With fair to good habitat conditions existing throughout much of Texas, ducks should find much to their liking as they wing their way into the Lone Star State. That even includes the Gulf Coast and East Texas, where conditions aren’t as wet. Perhaps there’s enough water in those regions to lure in ducks, but not enough to spread them out too much.

“Overall habitat conditions are good for ducks and duck hunters for many parts of Texas,” said Kevin Kraai, Texas Parks and Wildlife Department waterfowl program coordinator, in a news release a few days ago.

On the eve of the South Zone opener last weekend, Kraai added: “We just need some timely cold fonts and moisture this fall, and I believe many folks will get the opportunity to enjoy the young ducks the Dakotas produced this summer.”

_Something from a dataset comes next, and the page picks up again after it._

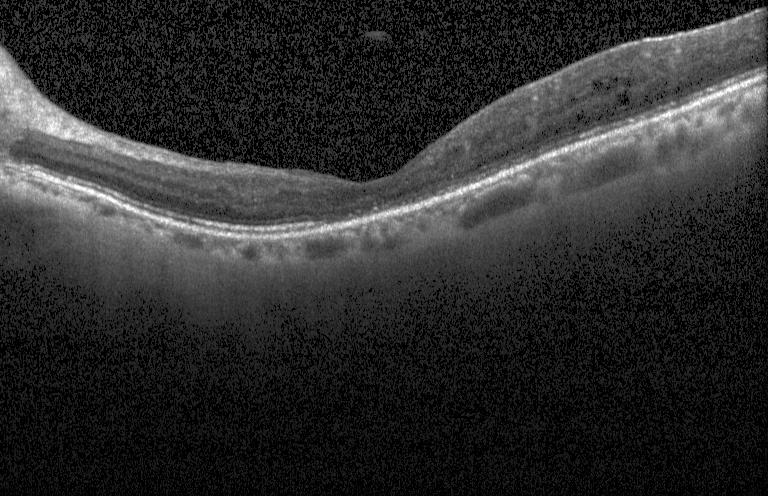 OCT B-scan; instrument: Heidelberg Spectralis — Diabetic macular edema.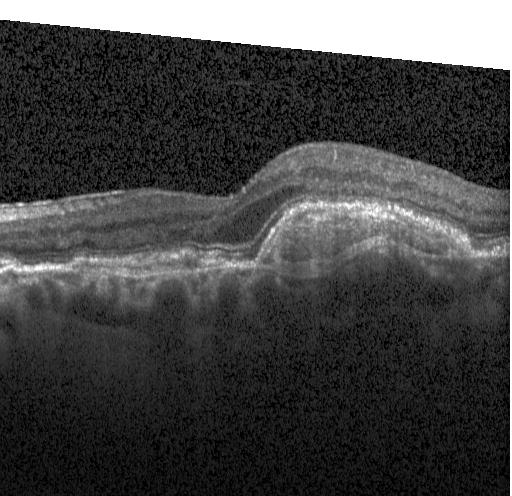

OCT finding: choroidal neovascularization.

With temperatures forecast to top out in the upper 30s and low 40s early next week, not to mention the beneficial rainfall over the last couple of days, I believe Kraai got his wish. Now it remains to be seen if area duck hunters will get their wish, which is a solid start to the first split here in North Texas.

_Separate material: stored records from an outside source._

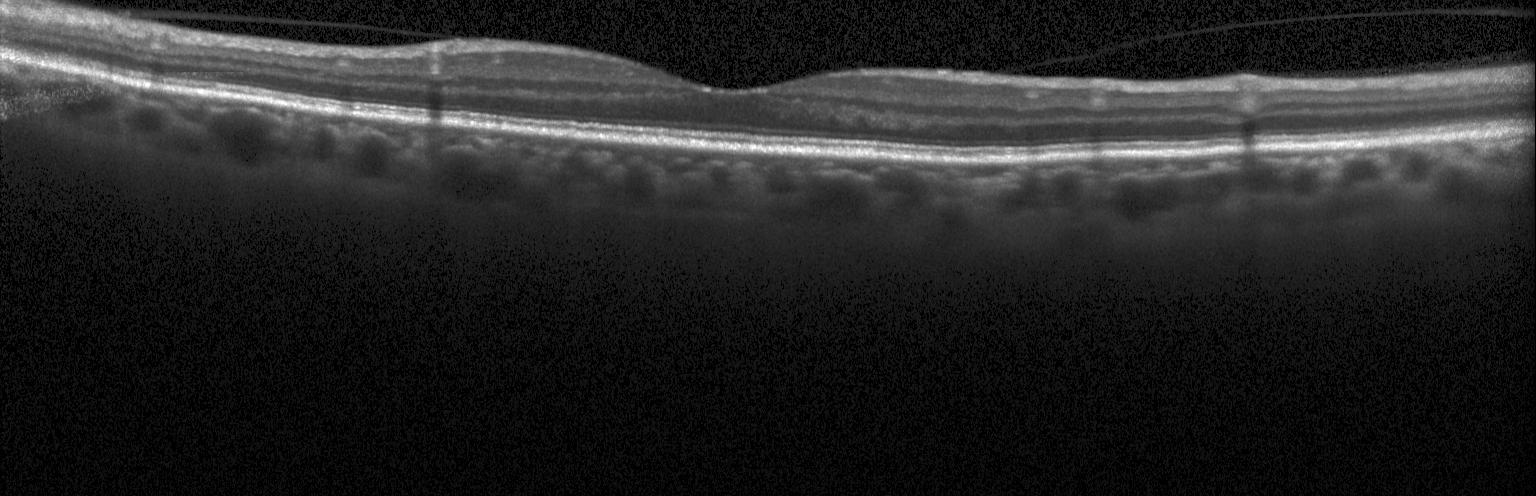
No choroidal neovascularization, diabetic macular edema, or drusen.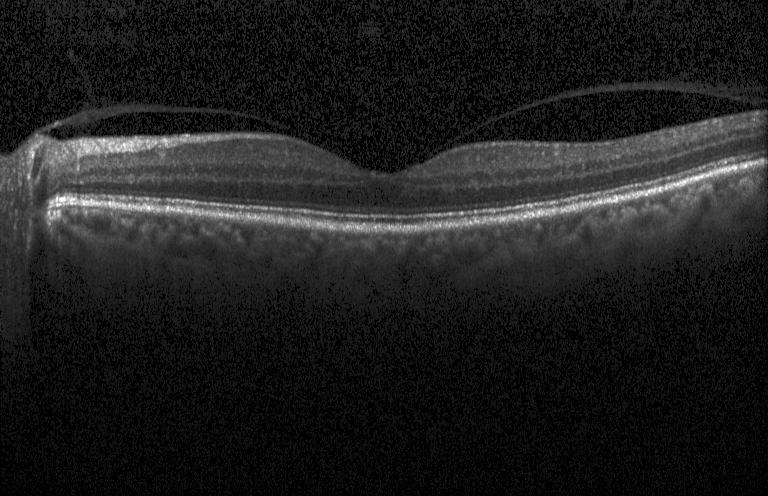

Centered on the fovea. Optical coherence tomography B-scan. This B-scan demonstrates neither CNV, DME, nor drusen.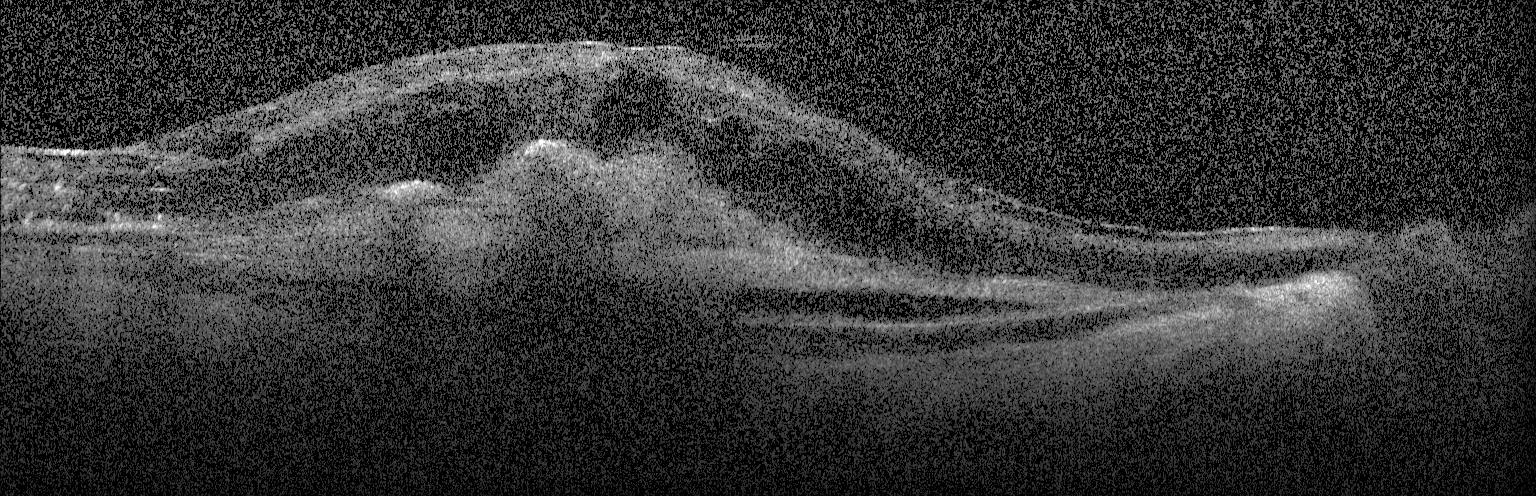 Diagnosis: a choroidal neovascular membrane.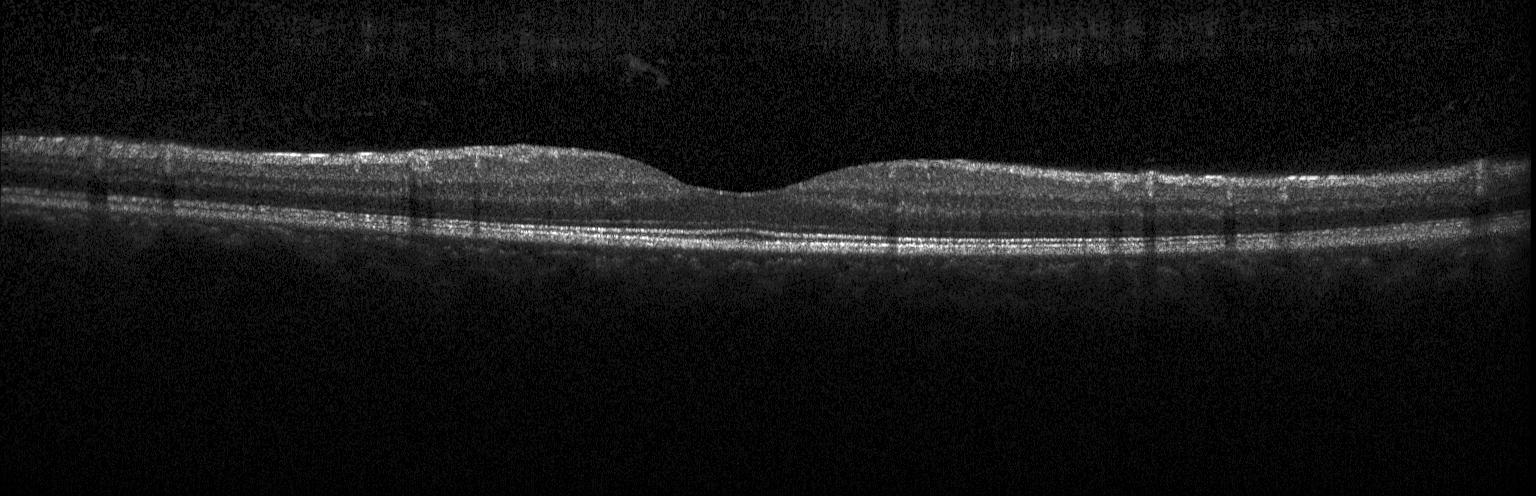 The scan shows no evidence of CNV, DME, or drusen.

Across the Red River in Oklahoma, duck hunters got off to a good start last weekend as the state’s Zone 2 duck opener took place. This weekend, upland bird hunters who are letting pointing dogs spill forth from the dog kennels in the back of their trucks are hoping for similar results as the Sooner State’s quail season opens up.

What those upland bird hunters actually find in the field should be some pretty fair quail hunting this year. That idea comes after this year’s Quail Roadside Surveys were conducted across Oklahoma, surveys that indicate a statewide population index of observed quail that is up some 23.6 percent over 2018 figures.

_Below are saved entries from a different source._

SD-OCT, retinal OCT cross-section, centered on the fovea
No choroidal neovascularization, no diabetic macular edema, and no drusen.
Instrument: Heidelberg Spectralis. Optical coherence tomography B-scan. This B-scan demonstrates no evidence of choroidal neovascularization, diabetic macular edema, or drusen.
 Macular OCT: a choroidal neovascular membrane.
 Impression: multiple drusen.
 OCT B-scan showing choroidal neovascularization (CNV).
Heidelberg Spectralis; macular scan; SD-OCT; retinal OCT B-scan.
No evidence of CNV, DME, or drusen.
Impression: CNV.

According to an Oklahoma Department of Wildlife Conservation news release, last spring’s flooding rainfall across much of the Sooner State led to a delayed start to the nesting season for upland game birds. But the tradeoff was excellent forbs production and insect hatches for those young quail that did hatch.

That led to some encouraging quail survey results this year with the northeastern, southeastern and southwestern regions of Oklahoma showing higher numbers of bobwhites than they did a year ago. While there were slight decreases in quail numbers in the northwestern and central parts of the state, ODWC officials remain optimistic that hunters should find better quail hunting in most areas than they did in 2018.

In fact, there may be even more quail on the ground this year than the surveys actually indicate. Biologists attribute that hope to poor conditions for observing quail this year, something brought on by the wet conditions of spring that created unseasonably thick vegetation that hindered the viewing efforts of surveyors.

And with the possibility of late hatches this year, there’s even more reason for quail hunters to cross their fingers and hope for a good season.

“We had a delayed hatch this year, but signs are pointing to multiple later hatches,” said Tell Judkins, upland game biologist for ODWC, in a news release. “The later hatches should provide improved numbers statewide as we head into season.”

Whatever the hunting results are this year, biologists are hopeful that the uptick in quail numbers in much of Oklahoma is suggestive of another upward trend in the historically boom-and-bust cyclical nature of quail hatches.

“Ultimately, if we want to see these numbers improve, it’s going to take two things: great weather and suitable habitat,” said Judkins. “While we can’t control the weather, properties around the state can be improved for quail. Then, when we have great weather, the quail will also have a great year.”

The bottom line is that a better quail hunting season appears to be forthcoming for Oklahoma wingshooters this year as compared to last season. While things will vary from region to region and property to property, there’s enough reason to hope…and to get the bird dogs out into the field.

“It will definitely be worth going out,” said Judkins. “We’ve got a lot of great public areas to go quail hunting. Work some ground, trust your dog, and make a memory!”

And with a little luck, not only make a great memory in the field, but also later on when family and friends gather over dinner to sample some of Creation’s best table fare.

As the 2019-20 quail season opens up in Oklahoma, there is ample reason to believe that plenty of both — hunting memories made over locked up bird dogs and good eating afterwards — is going to be a frequent occurrence this season.

Even as an unusually chilly north wind blows across the Sooner State’s late autumn landscape for this weekend’s opening bell.